▶ **Activity**: Every record below needs to be set down exactly. Pictures do not belong in the copy.

[Study material Boundary: Start]

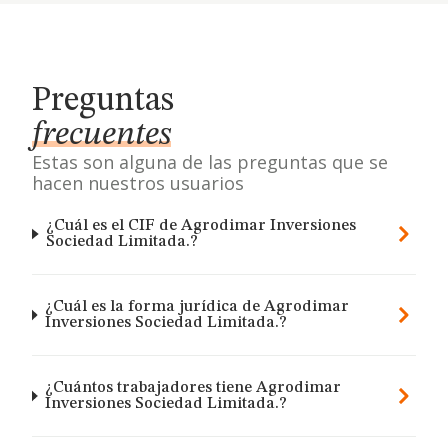
Preguntas
frecuentes
Estas son alguna de las preguntas que se
hacen nuestros usuarios
¿Cuál es el CIF de Agrodimar Inversiones
Sociedad Limitada.?
¿Cuál es la forma jurídica de Agrodimar
Inversiones Sociedad Limitada.?
¿Cuántos trabajadores tiene Agrodimar
Inversiones Sociedad Limitada.?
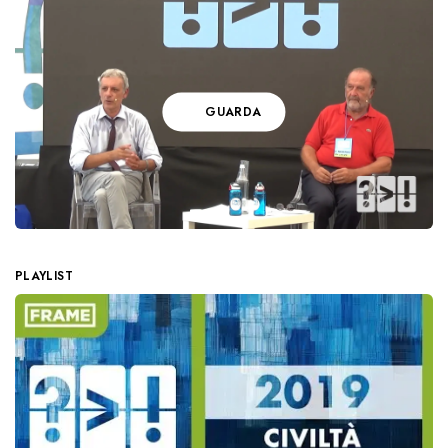
GUARDA
PLAYLIST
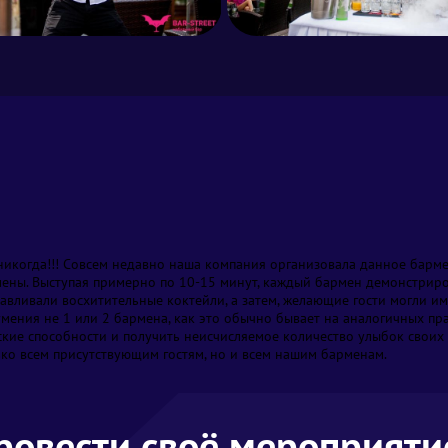
ны. Выступая примерно по 10-15 минут, каждый бармен демонстриров
авливали восхитительные коктейли, а затем, желающие гости могли им
умения не 1 или 2 бармена, как это обычно бывает на аналогичных пр
кие способности и получить неисчисляемое количество улыбок своих 
ько всем присутствующим гостям, но и всем нашим барменам.
провести своё мероприяти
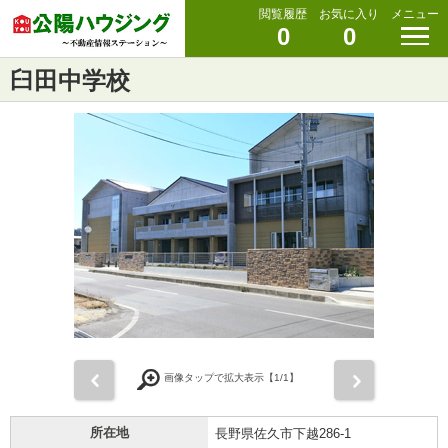
閲覧履歴
お気に入り
メニュー
0
0
臼田中学校
前
次
画像タップで拡大表示【
1
/1】
所在地
長野県佐久市下越286-1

[Study material Boundary: End]

▶ **Written solution**:
Preguntas
frecuentes
Estas son alguna de las preguntas que se
hacen nuestros usuarios
¿Cuál es el CIF de Agrodimar Inversiones
Sociedad Limitada.?
¿Cuál es la forma jurídica de Agrodimar
Inversiones Sociedad Limitada.?
¿Cuántos trabajadores tiene Agrodimar
Inversiones Sociedad Limitada.?
GUARDA
PLAYLIST
ны. Выступая примерно по 10-15 минут, каждый бармен демонстриров
авливали восхитительные коктейли, а затем, желающие гости могли им
умения не 1 или 2 бармена, как это обычно бывает на аналогичных пр
кие способности и получить неисчисляемое количество улыбок своих 
ько всем присутствующим гостям, но и всем нашим барменам.
провести своё мероприяти
閲覧履歴
お気に入り
メニュー
0
0
臼田中学校
前
次
画像タップで拡大表示【
1
/1】
所在地
長野県佐久市下越286-1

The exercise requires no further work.